During the conference, guests attended presentations on a variety of HADDS-related topics given by NRI researchers Drs. Hsiao-Tuan Chao and Michael Wangler; pediatric urologist Dr. Irina Stanasel, a former Texas Children’s fellow; Texas Children’s genetic counselor Pilar Magoulas; and Geraldine Bliss, research director of the Phelan-McDermid Foundation. Additionally, Chao and Wangler offered clinical evaluations for patients, and attendees were also able to tour research labs and facilities at the NRI, where one of the first genetic discoveries for HADDS was made in 2016, and the first lab (Chao’s) devoted to understanding the biology of this disorder.

A search for answers

If you’ve never heard of HADDS, there’s a good reason. The rare genetic disorder, caused by a mutation in the EBF3 gene, was only discovered in 2016 by Chao and Wangler when they were training in NRI investigator Dr. Hugo Bellen’s lab, in collaboration with colleagues at the Undiagnosed Diseases Network (UDN) and New York University Langone Health.

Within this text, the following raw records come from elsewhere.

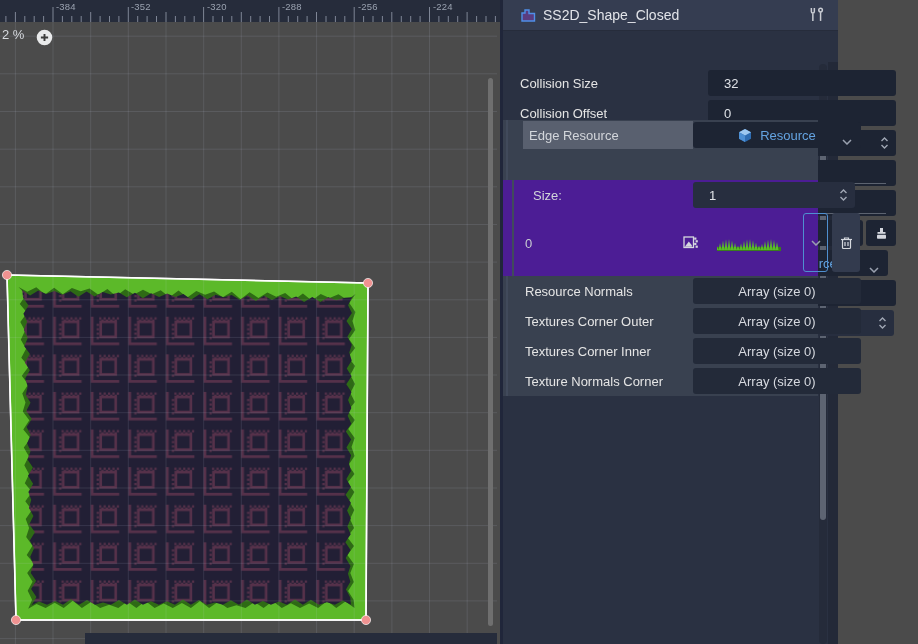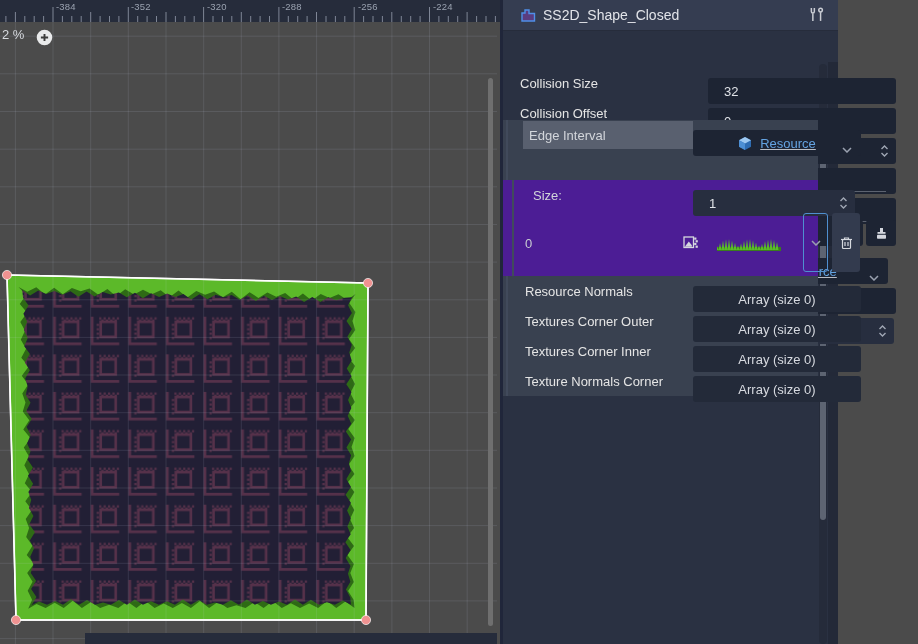--- a/index.html
+++ b/index.html
@@ -28,27 +28,27 @@
   #right-strip{position:absolute;right:0;top:62px;bottom:0;width:10px;background:#232938;}
   #insp-scroll-track{position:absolute;right:11px;top:64px;bottom:0;width:8px;background:#252b3a;border-radius:4px;}
   #insp-scroll-thumb{position:absolute;right:12px;top:120px;width:6px;height:400px;background:#5d6472;border-radius:3px;}
 
   #rows{position:absolute;left:0;top:60px;right:20px;bottom:0;}
   .row{position:absolute;left:0;right:0;height:30px;}
   .lbl{position:absolute;left:17px;top:50%;transform:translateY(-50%);color:#e5e5e5;white-space:nowrap;
     overflow:hidden;max-width:180px;}
   .seclbl{position:absolute;top:1px;bottom:1px;background:#59606f;display:flex;align-items:center;}
   .seclbl span{margin-left:6px;color:#d3d6db;white-space:nowrap;overflow:hidden;}
-  .vbox{position:absolute;top:10px;height:26px;background:#1d2433;border-radius:3px;display:flex;
+  .vbox{position:absolute;top:2px;height:26px;background:#1d2433;border-radius:3px;display:flex;
     align-items:center;box-sizing:border-box;}
   .num{color:#dfe2e7;padding-left:16px;}
   .spin{position:absolute;right:7px;top:6px;}
   .slider-line{position:absolute;left:8px;right:10px;bottom:2px;height:1px;background:#5c6370;}
   .grabber{position:absolute;bottom:1px;width:7px;height:3px;background:#c9cdd4;}
-  .res-inline{display:flex;align-items:flex-start;width:100%;justify-content:center;position:relative;text-decoration:underline;}
+  .res-inline{display:flex;align-items:flex-start;width:100%;justify-content:center;position:relative;}
   .res-text{color:#64a3e1;margin-left:8px;}
   .res-chev{position:absolute;right:9px;top:11px;}
   .arr-blue{color:#64a3e1;width:100%;text-align:center;}
   .arr-white{color:#d7dae0;width:100%;text-align:center;}
   .darkbox{position:absolute;left:0;right:0;background:#4c1d95;}
   .darkbox::before{content:"";position:absolute;left:5px;top:0;bottom:0;width:2px;background:#414a5b;}
   #subsec2{position:absolute;left:0;right:0;top:60px;height:276px;background:#394150;}
   #subsec2::before{content:"";position:absolute;left:3px;top:0;bottom:0;width:2px;background:#414a5b;}
   #containerB::before{left:9px;}
   .btn{background:#1d2433;border-radius:3px;position:absolute;display:flex;align-items:center;
@@ -256,21 +256,21 @@
               </svg>
             </div>
           </div>
         </div>
       </div>
 
       <div id="subsec2">
 
         <div class="row" style="top:0">
           <div class="seclbl" style="left:20px;width:170px">
-            <span>Edge Interval</span>
+            <span>Edge Resource</span>
           </div>
           <div class="vbox" style="left:190px;width:168px">
             <div class="res-inline">
               <svg width="14" height="15" viewBox="0 0 14 15">
                 <path d="M7 1 L13 4.2 V10.8 L7 14 L1 10.8 V4.2 Z" fill="#2e6cb2"></path>
                 <path d="M7 1 L13 4.2 L7 7.4 L1 4.2 Z" fill="#9dc8f1"></path>
                 <path d="M1 4.2 L7 7.4 V14 L1 10.8 Z" fill="#4d8fd4"></path>
               </svg>
               <span class="res-text">Resource</span>
               <svg class="res-chev" width="10" height="6" viewBox="0 0 10 6">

The UDN had been stumped by a case in which a child exhibited symptoms including impaired speech and cognition, low muscle tone, balance and gait issues, reduced ability to feel physical pain, and an inability to show facial emotional expressions. Though earlier DNA sequencing had yielded a few candidate genes, there wasn’t a significant patient cohort or research to help determine which gene was responsible for the symptoms.

Researchers selected EBF3 as the most likely candidate gene. Chao then used fruit flies to mimic mutations to better understand EBF3’s role, and within a few months three patients were found who presented with similar symptoms and similar mutations in the EBF3 gene.

As result of those efforts, more than 200 patients with HADDS have been identified to date.

“The gene discovery of EBF3 illustrates the ‘Power of One’ in medicine and biomedical research, how a single patient with an undiagnosed disorder – a ‘medical mystery’ – can lead to the discovery of a gene responsible for a previously unknown disorder,” Chao said. “This becomes the starting point to develop the diagnostic tests and therapies that can transform the lives of many patients and their families.”

Since 2017 Chao and Wangler have offered monthly clinical evaluations for HADDS patients at Texas Children’s and have now seen the largest number of such patients at any single institution worldwide. They are also enrolling patients in a study to better understand the condition and to help translate research into potential clinical interventions in the future.

The conference was a testament to the power of teamwork and collaboration in research, and also shows how dedicated parents and volunteers from across the globe can work together to build a community of support.